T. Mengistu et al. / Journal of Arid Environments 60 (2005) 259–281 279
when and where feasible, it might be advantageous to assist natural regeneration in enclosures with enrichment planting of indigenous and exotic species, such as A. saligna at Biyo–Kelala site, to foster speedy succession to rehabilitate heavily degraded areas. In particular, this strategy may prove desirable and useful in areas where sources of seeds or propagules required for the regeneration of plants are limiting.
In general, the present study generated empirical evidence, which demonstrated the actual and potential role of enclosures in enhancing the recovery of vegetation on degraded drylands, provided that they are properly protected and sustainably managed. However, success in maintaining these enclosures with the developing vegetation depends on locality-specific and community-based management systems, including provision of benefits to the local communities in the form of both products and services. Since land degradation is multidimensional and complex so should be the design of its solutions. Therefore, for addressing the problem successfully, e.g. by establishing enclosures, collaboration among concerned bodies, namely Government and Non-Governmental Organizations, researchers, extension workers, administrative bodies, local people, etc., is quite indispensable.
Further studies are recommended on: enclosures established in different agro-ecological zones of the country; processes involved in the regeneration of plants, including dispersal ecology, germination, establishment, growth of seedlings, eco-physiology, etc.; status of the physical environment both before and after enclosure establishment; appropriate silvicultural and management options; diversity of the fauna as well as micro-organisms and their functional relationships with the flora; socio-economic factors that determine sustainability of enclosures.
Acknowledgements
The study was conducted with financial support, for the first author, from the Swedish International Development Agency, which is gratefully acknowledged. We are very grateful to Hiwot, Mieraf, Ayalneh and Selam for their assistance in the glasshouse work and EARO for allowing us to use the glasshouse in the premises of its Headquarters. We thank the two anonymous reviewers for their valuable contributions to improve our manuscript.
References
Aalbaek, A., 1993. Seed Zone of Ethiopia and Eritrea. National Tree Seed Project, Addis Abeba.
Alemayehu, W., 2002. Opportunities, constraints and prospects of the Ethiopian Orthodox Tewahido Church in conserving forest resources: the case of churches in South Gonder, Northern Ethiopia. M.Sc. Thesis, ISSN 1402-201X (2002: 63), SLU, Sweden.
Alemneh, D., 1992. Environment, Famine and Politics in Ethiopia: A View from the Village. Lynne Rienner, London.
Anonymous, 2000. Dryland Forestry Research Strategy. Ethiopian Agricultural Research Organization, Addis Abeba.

● ● ● ● ● ● ●

# [Task requirements]
Which lines of the records above contain the word "Addis"? Show each of them.

# [Response to this task]
Aalbaek, A., 1993. Seed Zone of Ethiopia and Eritrea. National Tree Seed Project, Addis Abeba.
Anonymous, 2000. Dryland Forestry Research Strategy. Ethiopian Agricultural Research Organization, Addis Abeba.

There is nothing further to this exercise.